Address Poisoning Attack Drains $24 Million aEthUSDC from Sillytuna-Linked Wallet

According to a PeckShield security alert, a cryptocurrency wallet associated with Sillytuna suffered an address poisoning attack on March 4, 2026, resulting in the loss of approximately 23.6 million aEthUSDC, valued at around $24 million. The transaction was confirmed in Ethereum block number 24585515. The victim mistakenly transferred all assets to what appeared to be a legitimate Aave V3 address, which was in fact a malicious address carefully crafted by the attacker.

The attack method is a typical case of "address poisoning." The attacker implants similar addresses in the victim's wallet transaction history, inducing them to copy and send funds. Once the funds are transferred, the system automatically converts the aEthUSDC to DAI and quickly transfers it to two main wallets controlled by the attacker, each containing approximately $10 million DAI, totaling $20 million.

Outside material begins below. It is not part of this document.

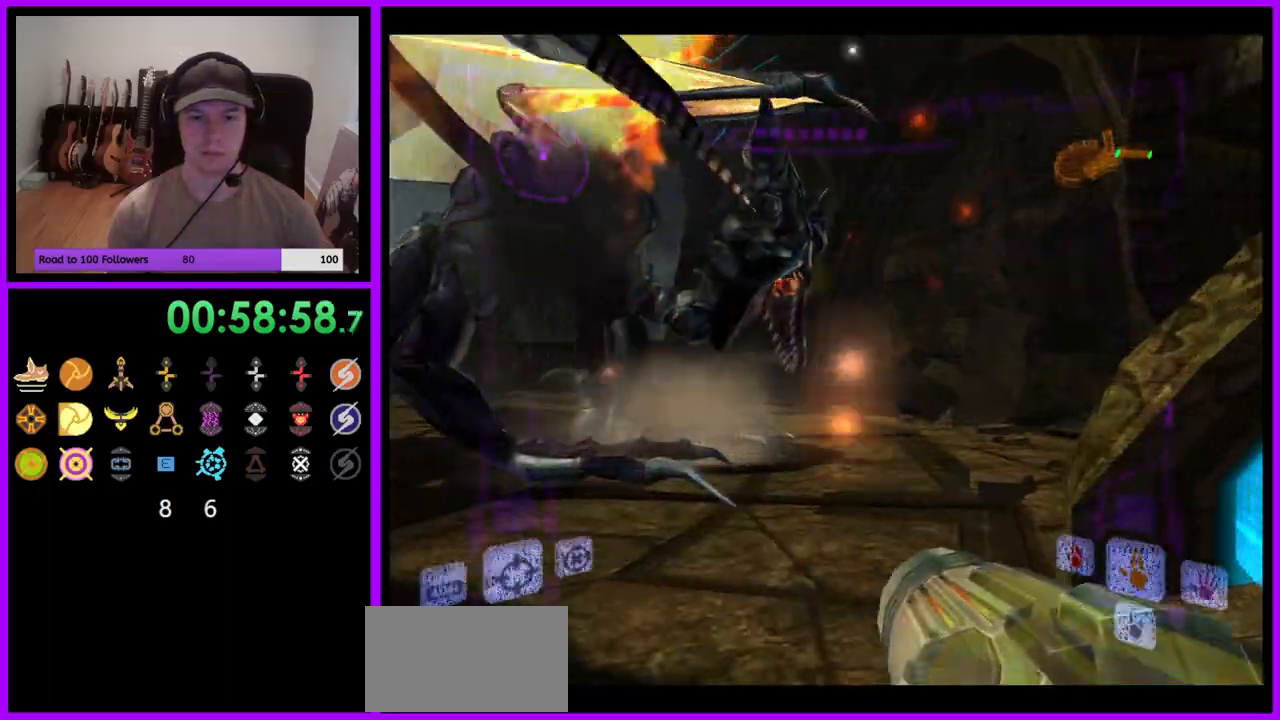
{"dt_ms": 500, "buttons": ["A", "L1"], "left_stick": "up-right", "right_stick": "center", "events": [[50, "L1", "up"], [117, "L1", "down"], [233, "B", "down"], [367, "B", "up"]]}
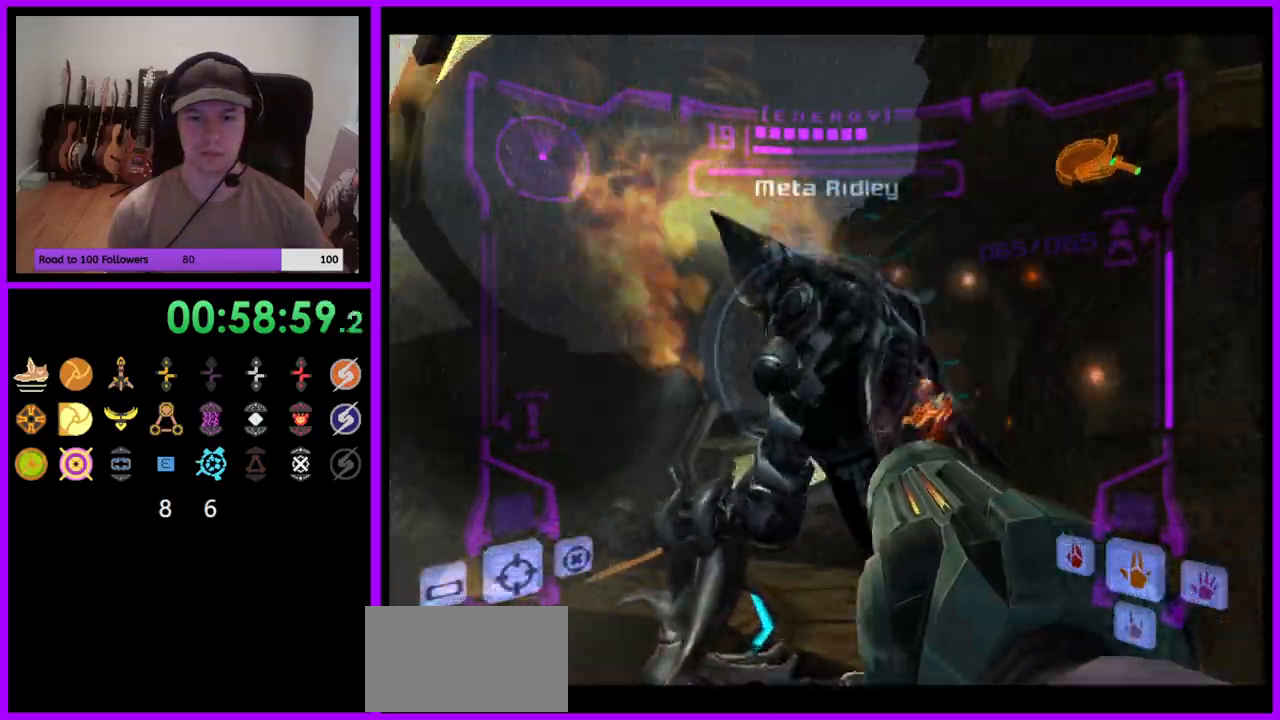
{"dt_ms": 500, "buttons": ["A", "L1"], "left_stick": "up-right", "right_stick": "center", "events": [[50, "L1", "up"], [250, "L1", "down"]]}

Blockchain monitoring data shows that some of the funds have been transferred to the Arbitrum network via a cross-chain bridge, suggesting that the attacker is attempting to obscure the flow of funds through Layer 2 channels in preparation for subsequent money laundering. The remaining approximately $4 million may be used to pay Gas fees, bridging fees, or split into multiple small addresses to reduce the difficulty of tracking. Currently, no further outflow of funds has occurred from the two main wallets, but security agencies are continuing to monitor cross-chain movements.

This incident once again highlights the hidden nature and destructive power of address poisoning attacks in the decentralized finance (DeFi News) space. Users can suffer huge losses not due to private key leakage, but simply due to operational misjudgment. As of now, there is no public information regarding the identity of the victim or the progress of recovery efforts. This case serves as a warning to users to manually verify the recipient address before making any on-chain transfers, and to avoid relying on the auto-fill function of historical records.